_DATA PROVIDED_

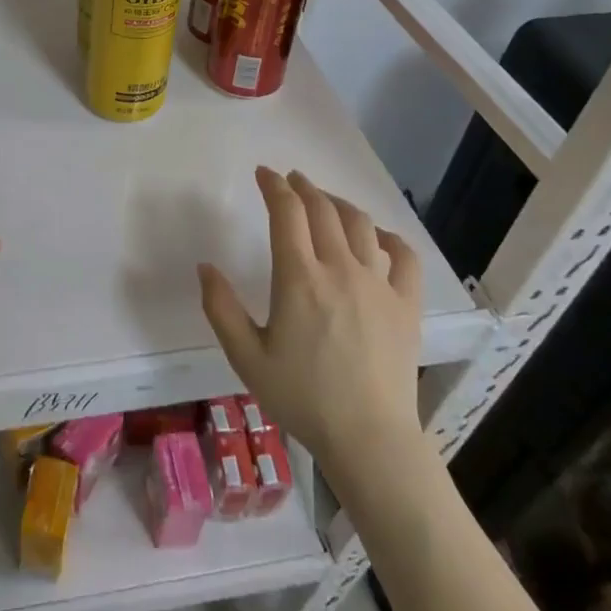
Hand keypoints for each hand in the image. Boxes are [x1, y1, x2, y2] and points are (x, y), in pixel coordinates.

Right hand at [198, 167, 423, 464]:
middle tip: (290, 180)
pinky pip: (403, 256)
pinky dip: (388, 237)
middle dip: (303, 187)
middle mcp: (339, 269)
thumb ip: (220, 308)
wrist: (367, 437)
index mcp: (298, 278)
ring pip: (360, 224)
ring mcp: (378, 284)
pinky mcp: (406, 304)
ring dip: (338, 203)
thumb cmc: (301, 397)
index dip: (273, 186)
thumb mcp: (245, 356)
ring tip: (324, 200)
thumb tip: (205, 267)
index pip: (286, 213)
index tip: (263, 173)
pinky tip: (377, 237)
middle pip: (322, 209)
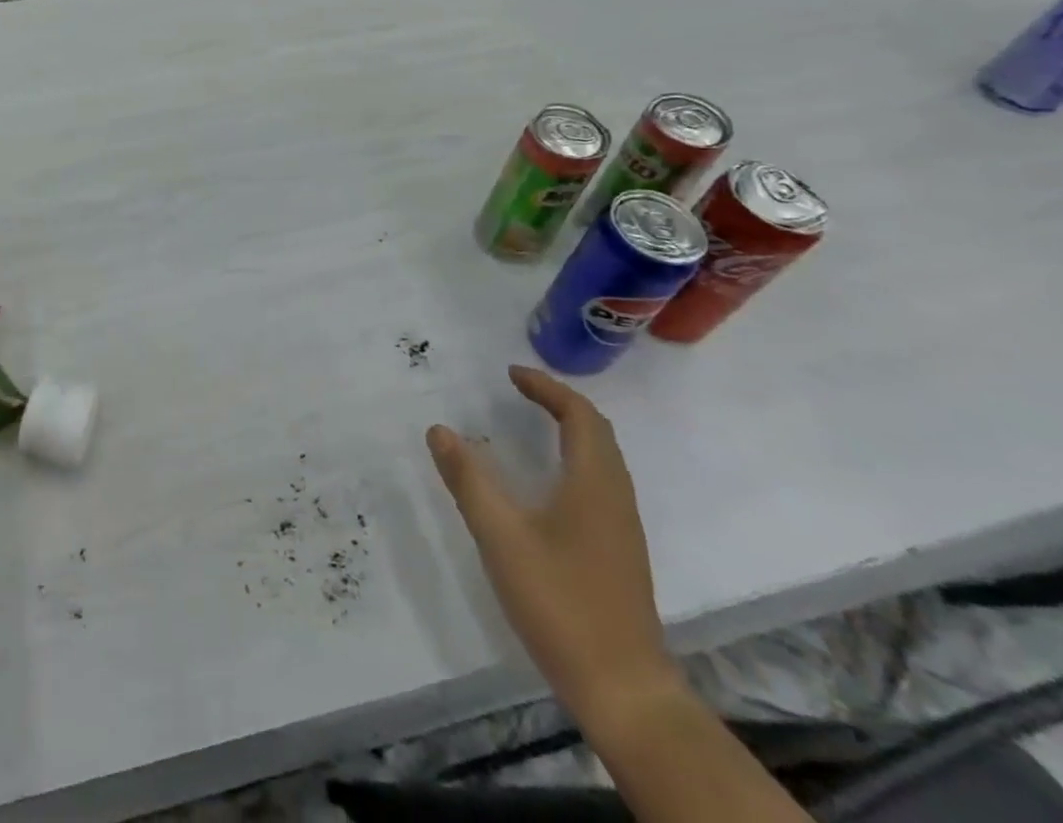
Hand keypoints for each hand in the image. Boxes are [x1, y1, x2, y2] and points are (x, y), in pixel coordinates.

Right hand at [427, 366, 681, 723]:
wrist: (624, 689)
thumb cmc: (560, 602)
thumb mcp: (501, 537)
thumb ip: (468, 480)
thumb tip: (438, 429)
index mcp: (594, 483)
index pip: (580, 415)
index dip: (547, 388)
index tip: (510, 374)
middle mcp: (615, 496)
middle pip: (597, 432)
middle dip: (559, 403)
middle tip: (518, 391)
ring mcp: (622, 527)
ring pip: (602, 459)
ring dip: (570, 430)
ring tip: (530, 423)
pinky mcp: (619, 551)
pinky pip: (600, 482)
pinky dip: (574, 458)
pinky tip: (547, 481)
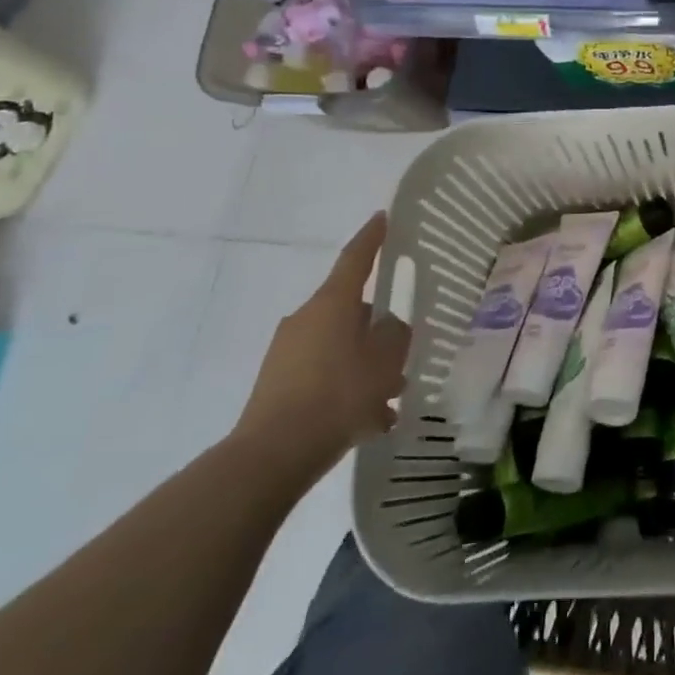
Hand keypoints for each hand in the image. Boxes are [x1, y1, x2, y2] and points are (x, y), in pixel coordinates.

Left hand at [229, 212, 410, 485]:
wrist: (271, 456)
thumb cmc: (337, 396)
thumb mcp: (385, 362)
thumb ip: (395, 336)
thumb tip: (389, 327)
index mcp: (332, 304)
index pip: (356, 259)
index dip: (372, 238)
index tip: (382, 217)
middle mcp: (306, 319)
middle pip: (351, 311)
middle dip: (377, 330)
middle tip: (402, 353)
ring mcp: (287, 353)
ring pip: (340, 347)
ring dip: (365, 365)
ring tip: (391, 398)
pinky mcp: (277, 385)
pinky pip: (324, 375)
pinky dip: (347, 389)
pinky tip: (369, 420)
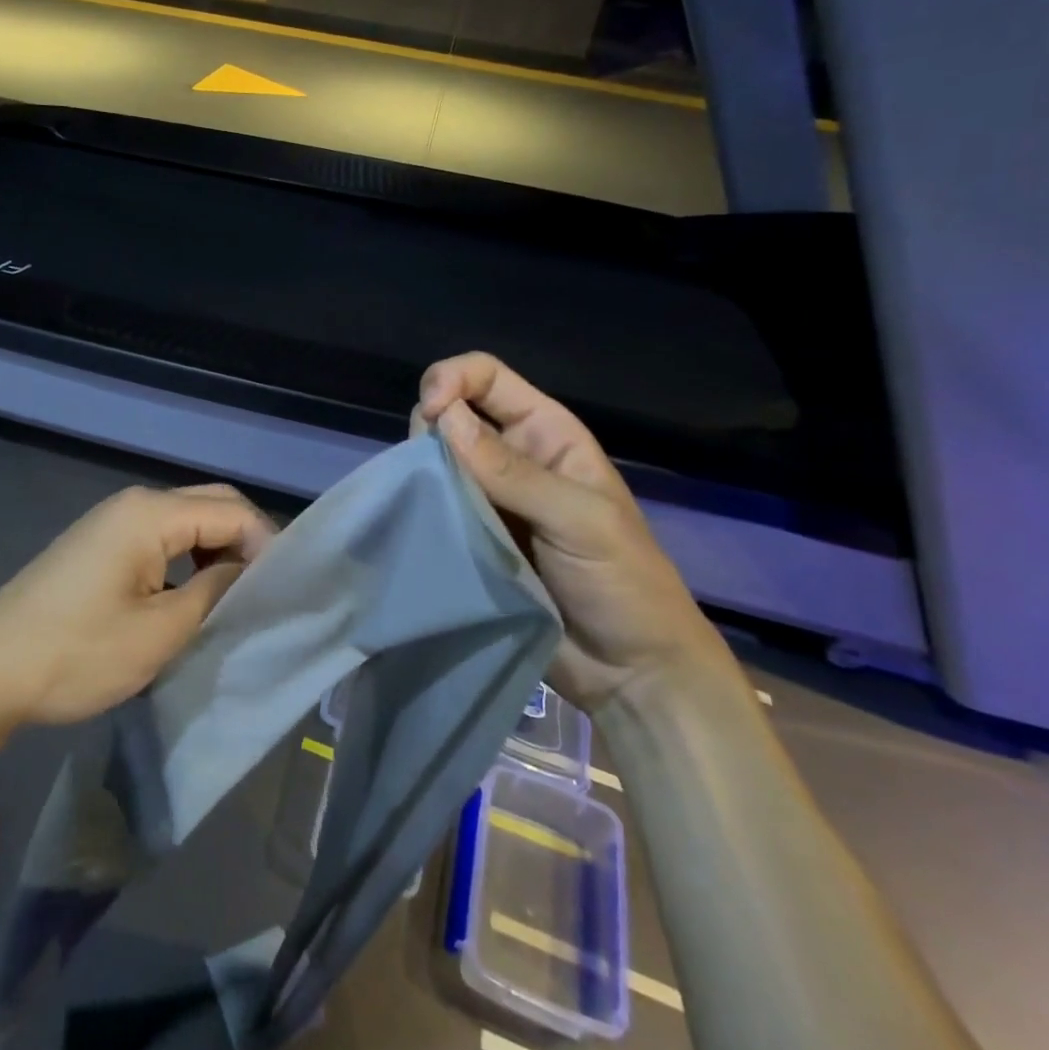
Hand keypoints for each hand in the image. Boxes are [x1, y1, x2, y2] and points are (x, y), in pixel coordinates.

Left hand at [0, 484, 275, 726]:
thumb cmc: (76, 653)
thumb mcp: (160, 632)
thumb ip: (215, 592)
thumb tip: (248, 571)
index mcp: (151, 513)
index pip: (232, 510)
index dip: (267, 545)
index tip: (284, 592)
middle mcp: (134, 503)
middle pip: (210, 504)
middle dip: (245, 541)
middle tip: (266, 592)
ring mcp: (112, 522)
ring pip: (185, 521)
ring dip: (216, 550)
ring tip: (235, 599)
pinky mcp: (98, 545)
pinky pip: (159, 538)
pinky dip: (187, 559)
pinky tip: (192, 595)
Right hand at [415, 352, 735, 713]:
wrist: (631, 671)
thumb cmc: (625, 584)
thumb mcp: (580, 520)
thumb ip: (512, 472)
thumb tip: (444, 419)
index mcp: (546, 434)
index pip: (486, 378)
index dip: (452, 380)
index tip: (432, 415)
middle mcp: (510, 457)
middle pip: (451, 414)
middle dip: (430, 428)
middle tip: (429, 472)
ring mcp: (487, 500)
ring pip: (434, 461)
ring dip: (421, 472)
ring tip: (427, 504)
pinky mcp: (469, 537)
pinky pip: (432, 507)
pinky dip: (419, 508)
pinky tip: (417, 523)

_DIRECTIONS FOR THIS TASK_
What is needed is an exact copy of the lines from the start of the records through the line containing "wrist: (367, 437)", with no pictures.

_SOLUTION FOR THIS EXERCISE_
Hand keypoints for each hand in the image. Boxes are [x1, y1, x2, y2] and points are (x, y), in pixel coordinates.

Right hand at [198, 167, 423, 464]:
middle tip: (290, 180)
pinky pip: (403, 256)
pinky dip: (388, 237)
middle dip: (303, 187)
middle mcp: (339, 269)
thumb ip: (220, 308)
wrist: (367, 437)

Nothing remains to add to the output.